Aim of the task: Please filter the listing below and copy out the lines that hold "Adhes".

.....

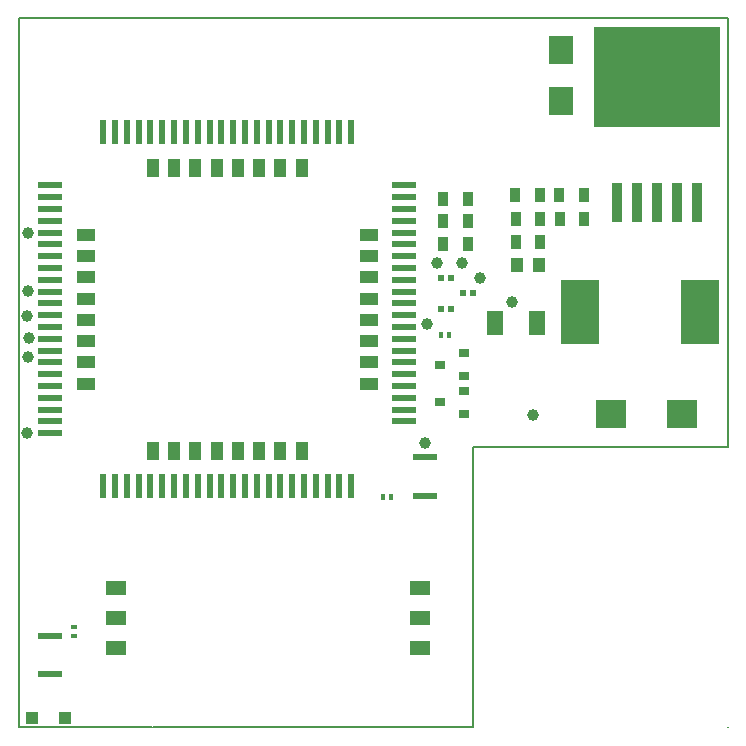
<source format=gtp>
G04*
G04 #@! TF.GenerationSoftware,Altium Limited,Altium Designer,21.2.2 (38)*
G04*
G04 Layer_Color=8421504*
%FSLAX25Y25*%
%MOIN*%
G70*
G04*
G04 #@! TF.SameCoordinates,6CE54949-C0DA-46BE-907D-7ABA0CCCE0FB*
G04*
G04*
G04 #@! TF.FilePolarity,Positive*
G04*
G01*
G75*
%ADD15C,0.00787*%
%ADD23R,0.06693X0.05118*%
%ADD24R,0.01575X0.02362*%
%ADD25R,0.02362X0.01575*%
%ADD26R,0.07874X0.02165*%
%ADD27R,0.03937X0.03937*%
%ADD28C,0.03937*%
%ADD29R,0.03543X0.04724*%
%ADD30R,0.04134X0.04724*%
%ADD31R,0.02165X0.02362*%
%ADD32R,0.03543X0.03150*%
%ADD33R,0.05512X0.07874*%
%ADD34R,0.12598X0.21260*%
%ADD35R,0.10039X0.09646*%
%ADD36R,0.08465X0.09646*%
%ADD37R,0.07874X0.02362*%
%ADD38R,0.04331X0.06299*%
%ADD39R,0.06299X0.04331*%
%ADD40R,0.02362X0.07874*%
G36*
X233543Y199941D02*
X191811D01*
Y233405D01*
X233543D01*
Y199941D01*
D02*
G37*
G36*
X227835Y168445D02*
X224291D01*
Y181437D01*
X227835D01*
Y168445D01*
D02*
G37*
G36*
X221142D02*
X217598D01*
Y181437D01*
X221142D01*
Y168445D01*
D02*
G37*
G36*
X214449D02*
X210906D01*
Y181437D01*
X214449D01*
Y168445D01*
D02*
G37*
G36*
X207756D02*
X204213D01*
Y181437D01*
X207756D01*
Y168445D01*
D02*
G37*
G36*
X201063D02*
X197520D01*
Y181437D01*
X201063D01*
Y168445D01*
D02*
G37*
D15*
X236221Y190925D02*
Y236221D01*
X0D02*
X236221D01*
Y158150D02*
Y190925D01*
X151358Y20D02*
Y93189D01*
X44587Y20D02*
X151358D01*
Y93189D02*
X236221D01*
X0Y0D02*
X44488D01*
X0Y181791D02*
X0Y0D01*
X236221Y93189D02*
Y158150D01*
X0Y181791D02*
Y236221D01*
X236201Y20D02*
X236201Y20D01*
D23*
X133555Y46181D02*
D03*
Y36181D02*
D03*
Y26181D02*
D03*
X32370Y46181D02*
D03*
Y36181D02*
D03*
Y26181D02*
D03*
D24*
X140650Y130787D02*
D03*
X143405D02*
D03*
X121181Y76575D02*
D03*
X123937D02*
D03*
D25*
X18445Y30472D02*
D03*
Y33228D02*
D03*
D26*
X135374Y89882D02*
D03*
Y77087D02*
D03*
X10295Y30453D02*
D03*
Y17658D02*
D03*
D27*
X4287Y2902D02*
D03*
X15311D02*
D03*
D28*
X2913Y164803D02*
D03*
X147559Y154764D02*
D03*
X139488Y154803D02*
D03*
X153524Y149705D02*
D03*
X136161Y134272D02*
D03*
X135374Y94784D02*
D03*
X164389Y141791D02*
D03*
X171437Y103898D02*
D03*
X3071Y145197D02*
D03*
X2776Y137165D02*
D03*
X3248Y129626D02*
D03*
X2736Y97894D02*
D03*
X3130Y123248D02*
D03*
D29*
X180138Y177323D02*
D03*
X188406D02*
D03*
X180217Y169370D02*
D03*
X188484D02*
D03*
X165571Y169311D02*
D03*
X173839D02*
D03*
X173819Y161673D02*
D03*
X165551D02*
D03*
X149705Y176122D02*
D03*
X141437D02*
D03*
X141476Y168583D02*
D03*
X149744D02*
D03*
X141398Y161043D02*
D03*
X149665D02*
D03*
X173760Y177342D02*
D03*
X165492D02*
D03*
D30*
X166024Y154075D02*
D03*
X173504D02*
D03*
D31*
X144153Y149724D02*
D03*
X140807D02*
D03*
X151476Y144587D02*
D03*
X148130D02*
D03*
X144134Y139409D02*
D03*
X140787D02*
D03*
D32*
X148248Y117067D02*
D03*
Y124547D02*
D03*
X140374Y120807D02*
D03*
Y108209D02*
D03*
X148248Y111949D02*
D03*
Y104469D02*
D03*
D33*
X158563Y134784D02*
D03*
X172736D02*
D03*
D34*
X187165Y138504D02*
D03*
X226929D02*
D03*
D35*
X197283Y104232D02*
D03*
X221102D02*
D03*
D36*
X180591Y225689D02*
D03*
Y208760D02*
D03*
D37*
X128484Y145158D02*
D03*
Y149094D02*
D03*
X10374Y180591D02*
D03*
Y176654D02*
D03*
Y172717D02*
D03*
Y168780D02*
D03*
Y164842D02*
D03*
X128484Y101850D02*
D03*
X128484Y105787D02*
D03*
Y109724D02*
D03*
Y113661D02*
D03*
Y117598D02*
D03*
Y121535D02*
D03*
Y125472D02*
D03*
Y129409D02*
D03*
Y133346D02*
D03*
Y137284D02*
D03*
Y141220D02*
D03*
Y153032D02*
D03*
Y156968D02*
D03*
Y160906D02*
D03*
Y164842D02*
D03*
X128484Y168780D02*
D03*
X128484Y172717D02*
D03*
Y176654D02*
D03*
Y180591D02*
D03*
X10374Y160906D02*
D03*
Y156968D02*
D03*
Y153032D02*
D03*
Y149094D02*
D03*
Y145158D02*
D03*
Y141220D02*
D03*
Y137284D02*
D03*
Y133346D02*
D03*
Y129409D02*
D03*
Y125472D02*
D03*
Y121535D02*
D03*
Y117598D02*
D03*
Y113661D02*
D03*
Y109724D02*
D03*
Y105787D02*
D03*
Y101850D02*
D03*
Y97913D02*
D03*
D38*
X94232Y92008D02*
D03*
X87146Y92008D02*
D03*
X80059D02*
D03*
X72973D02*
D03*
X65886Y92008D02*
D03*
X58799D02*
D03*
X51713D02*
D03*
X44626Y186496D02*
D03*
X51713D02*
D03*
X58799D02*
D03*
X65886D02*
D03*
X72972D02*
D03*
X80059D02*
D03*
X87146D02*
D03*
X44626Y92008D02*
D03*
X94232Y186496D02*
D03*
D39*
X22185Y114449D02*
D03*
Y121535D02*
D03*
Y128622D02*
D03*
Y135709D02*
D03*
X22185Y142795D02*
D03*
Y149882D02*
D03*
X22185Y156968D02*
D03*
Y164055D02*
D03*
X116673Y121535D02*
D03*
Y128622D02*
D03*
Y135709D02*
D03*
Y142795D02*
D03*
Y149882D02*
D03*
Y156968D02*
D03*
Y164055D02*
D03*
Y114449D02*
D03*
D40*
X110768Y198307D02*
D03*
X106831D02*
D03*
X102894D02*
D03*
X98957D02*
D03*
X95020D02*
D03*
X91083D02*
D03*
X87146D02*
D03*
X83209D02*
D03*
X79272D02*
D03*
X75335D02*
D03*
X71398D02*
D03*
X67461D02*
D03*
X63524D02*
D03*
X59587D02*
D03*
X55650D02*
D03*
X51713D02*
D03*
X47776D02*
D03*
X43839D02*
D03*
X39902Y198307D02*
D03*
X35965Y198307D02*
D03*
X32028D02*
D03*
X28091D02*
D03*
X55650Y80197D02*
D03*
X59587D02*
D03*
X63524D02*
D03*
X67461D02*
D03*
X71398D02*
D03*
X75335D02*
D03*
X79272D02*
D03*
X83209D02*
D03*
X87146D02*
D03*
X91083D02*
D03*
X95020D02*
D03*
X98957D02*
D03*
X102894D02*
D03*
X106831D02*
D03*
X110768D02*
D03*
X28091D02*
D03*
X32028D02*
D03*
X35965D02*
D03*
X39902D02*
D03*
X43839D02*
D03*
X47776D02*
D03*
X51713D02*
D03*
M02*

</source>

.....

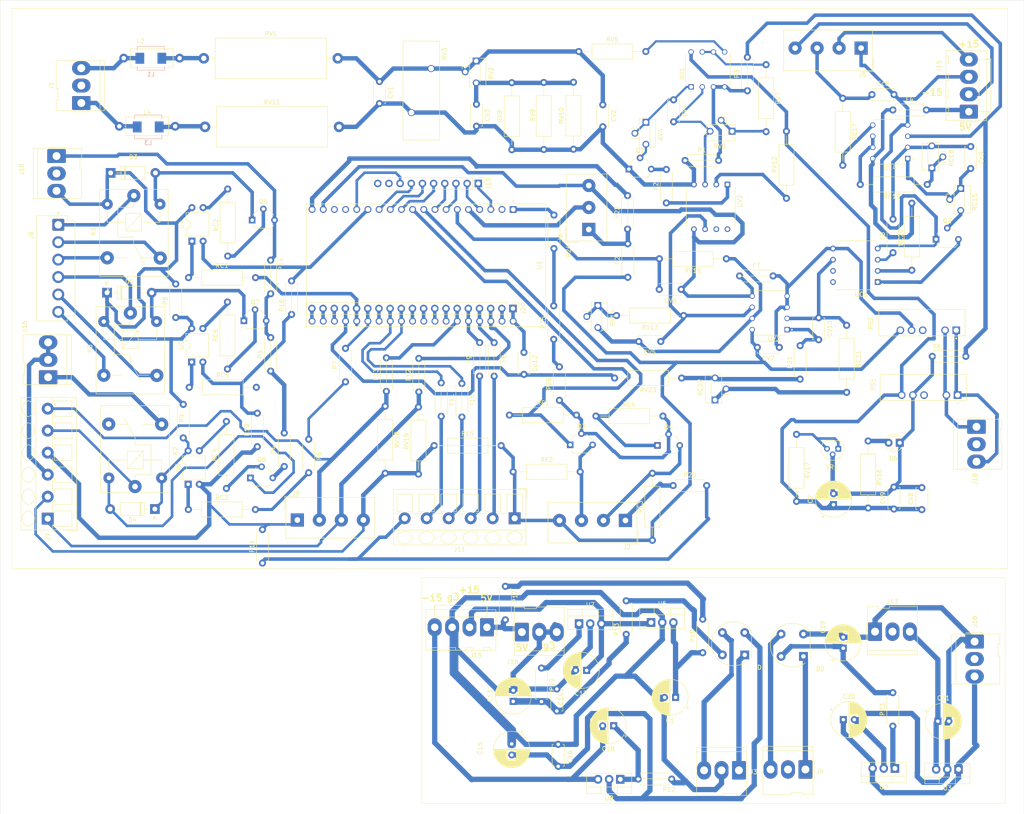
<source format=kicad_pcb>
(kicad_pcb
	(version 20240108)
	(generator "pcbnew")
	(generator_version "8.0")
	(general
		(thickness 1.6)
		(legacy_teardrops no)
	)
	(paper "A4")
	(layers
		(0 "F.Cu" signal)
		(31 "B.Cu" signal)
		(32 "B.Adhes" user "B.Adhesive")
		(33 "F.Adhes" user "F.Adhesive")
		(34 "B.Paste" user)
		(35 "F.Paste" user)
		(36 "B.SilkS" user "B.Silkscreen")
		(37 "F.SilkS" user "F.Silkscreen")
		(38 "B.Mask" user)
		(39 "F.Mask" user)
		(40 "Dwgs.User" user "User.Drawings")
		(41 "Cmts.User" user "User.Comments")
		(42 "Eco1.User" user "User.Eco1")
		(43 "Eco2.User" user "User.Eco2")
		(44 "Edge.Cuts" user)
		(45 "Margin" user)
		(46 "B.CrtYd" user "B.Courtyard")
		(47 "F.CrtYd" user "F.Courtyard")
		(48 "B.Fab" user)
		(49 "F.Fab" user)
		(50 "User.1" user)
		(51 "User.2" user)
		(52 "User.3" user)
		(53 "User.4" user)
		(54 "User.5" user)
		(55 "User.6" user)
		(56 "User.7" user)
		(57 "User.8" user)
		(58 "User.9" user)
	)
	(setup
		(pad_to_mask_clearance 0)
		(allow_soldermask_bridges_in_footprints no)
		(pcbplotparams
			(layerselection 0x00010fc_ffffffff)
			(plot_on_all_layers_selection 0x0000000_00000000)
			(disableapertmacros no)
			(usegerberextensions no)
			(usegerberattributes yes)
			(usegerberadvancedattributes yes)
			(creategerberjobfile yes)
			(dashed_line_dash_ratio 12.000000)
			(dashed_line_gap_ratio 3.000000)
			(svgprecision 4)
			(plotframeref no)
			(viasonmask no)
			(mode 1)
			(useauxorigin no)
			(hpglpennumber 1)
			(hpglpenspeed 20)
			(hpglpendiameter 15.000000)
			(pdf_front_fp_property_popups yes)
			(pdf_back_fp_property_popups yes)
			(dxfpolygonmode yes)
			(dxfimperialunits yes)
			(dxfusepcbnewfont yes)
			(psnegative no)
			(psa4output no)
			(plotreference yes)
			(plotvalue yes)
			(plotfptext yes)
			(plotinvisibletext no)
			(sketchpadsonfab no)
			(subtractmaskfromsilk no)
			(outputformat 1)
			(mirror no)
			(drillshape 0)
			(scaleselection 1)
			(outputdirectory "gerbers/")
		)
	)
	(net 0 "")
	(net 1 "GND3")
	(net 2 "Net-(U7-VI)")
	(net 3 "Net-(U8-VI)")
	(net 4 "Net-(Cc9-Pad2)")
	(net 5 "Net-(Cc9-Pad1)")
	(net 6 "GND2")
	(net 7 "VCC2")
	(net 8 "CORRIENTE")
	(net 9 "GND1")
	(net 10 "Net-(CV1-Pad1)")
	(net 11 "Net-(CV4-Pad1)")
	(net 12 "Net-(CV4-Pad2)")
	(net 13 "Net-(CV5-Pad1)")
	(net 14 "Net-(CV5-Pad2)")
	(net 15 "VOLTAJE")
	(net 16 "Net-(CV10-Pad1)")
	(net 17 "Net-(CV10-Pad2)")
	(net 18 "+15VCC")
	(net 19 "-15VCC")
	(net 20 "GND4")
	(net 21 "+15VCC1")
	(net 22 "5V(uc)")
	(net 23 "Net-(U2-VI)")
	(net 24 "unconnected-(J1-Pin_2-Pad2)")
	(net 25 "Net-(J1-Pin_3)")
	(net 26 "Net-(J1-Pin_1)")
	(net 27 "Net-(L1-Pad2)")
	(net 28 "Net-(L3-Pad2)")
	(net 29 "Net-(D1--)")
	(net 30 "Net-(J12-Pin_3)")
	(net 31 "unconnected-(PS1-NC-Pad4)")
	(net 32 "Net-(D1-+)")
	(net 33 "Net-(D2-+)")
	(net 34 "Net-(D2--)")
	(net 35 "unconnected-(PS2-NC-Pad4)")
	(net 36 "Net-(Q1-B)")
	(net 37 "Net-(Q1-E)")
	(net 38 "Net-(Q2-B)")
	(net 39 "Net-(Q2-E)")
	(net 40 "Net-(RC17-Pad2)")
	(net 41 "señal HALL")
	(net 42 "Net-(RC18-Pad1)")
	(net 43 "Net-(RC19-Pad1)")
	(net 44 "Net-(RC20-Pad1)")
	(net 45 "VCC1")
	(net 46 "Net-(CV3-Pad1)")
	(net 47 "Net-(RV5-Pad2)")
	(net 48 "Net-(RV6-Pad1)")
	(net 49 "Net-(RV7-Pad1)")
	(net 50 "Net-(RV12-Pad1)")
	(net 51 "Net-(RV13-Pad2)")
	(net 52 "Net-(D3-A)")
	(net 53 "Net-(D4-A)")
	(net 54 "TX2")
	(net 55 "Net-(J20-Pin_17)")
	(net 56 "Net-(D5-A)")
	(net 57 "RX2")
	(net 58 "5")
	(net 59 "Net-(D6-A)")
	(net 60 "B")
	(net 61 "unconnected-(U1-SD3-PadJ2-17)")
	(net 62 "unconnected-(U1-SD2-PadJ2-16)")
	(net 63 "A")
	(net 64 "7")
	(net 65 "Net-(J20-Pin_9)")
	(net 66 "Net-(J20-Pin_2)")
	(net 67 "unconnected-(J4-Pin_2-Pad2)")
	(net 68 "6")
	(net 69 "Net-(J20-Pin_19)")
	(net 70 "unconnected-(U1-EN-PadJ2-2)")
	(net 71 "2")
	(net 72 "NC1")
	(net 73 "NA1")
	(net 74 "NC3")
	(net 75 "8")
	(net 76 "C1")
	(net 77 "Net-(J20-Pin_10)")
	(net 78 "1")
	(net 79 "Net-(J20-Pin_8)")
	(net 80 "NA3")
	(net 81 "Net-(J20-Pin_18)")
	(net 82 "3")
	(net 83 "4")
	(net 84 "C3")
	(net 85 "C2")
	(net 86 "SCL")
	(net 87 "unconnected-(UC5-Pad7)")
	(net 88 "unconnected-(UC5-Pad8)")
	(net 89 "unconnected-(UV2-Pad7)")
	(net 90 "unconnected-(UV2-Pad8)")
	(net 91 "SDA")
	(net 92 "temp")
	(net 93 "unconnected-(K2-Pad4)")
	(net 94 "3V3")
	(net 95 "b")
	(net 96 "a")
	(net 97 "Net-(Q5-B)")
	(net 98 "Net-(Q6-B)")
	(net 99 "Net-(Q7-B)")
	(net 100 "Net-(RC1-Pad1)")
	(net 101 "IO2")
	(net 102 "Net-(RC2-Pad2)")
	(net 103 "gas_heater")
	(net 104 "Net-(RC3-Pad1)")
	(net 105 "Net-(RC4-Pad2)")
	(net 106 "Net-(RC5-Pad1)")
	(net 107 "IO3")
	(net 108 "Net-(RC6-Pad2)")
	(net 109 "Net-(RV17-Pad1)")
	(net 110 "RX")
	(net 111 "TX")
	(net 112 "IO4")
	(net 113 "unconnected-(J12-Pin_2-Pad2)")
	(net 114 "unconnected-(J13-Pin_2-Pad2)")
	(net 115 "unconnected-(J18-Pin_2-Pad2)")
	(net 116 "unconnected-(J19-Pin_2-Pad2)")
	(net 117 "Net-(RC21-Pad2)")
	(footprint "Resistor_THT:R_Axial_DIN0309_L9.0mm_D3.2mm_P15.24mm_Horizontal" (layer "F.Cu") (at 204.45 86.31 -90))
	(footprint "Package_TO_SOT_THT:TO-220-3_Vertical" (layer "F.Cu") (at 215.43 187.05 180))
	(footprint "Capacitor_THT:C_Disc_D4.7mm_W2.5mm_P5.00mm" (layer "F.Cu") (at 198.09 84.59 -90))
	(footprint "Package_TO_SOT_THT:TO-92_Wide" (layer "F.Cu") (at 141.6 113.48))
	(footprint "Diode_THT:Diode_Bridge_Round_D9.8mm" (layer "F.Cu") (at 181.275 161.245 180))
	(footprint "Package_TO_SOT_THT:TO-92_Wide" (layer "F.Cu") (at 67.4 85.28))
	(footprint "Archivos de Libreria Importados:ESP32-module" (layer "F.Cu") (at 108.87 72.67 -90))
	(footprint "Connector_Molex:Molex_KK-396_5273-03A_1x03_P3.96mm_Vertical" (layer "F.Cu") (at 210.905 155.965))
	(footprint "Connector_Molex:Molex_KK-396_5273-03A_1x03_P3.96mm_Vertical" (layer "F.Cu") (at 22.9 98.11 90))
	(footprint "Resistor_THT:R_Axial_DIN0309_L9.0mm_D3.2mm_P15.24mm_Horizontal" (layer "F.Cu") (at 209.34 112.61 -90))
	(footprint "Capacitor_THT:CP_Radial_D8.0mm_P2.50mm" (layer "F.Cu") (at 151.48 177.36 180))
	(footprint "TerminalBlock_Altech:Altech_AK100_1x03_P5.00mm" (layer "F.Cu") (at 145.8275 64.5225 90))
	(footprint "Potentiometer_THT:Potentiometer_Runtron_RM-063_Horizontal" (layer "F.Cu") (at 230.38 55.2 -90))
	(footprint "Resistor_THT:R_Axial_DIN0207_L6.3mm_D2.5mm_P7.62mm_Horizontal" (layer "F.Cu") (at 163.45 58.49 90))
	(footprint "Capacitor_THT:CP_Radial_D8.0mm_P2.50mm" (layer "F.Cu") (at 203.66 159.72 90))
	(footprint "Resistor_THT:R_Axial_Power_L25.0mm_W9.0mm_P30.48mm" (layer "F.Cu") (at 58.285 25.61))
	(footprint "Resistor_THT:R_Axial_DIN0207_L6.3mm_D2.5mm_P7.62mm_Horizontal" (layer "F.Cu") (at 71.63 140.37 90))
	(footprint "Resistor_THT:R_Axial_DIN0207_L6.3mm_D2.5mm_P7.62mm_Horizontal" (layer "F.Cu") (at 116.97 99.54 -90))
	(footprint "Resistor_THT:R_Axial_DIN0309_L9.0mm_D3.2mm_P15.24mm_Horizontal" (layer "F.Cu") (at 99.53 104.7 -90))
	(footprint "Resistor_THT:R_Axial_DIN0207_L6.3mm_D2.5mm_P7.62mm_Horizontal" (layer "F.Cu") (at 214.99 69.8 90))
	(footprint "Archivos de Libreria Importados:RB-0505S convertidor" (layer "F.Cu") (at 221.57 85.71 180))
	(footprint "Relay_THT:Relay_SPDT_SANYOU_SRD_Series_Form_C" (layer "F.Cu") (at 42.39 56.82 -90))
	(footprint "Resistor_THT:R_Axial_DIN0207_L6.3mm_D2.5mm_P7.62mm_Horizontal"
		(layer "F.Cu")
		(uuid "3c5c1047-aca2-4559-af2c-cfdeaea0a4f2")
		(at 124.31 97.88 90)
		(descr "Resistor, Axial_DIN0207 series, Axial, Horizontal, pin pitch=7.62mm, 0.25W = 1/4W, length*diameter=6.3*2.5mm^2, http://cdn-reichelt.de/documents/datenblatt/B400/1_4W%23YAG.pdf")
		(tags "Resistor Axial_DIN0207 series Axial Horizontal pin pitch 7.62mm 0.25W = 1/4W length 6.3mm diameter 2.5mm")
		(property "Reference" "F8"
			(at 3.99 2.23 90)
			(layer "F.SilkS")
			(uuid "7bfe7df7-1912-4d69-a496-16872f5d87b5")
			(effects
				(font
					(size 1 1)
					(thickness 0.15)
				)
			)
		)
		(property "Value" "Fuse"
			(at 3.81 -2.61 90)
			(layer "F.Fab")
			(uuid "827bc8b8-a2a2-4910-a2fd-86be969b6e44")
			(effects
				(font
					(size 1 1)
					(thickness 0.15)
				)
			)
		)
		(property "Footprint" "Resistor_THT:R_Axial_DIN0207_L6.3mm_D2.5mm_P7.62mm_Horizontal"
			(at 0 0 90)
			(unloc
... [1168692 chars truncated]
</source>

.....

Exercise result:
		(32 "B.Adhes" user "B.Adhesive")
		(33 "F.Adhes" user "F.Adhesive")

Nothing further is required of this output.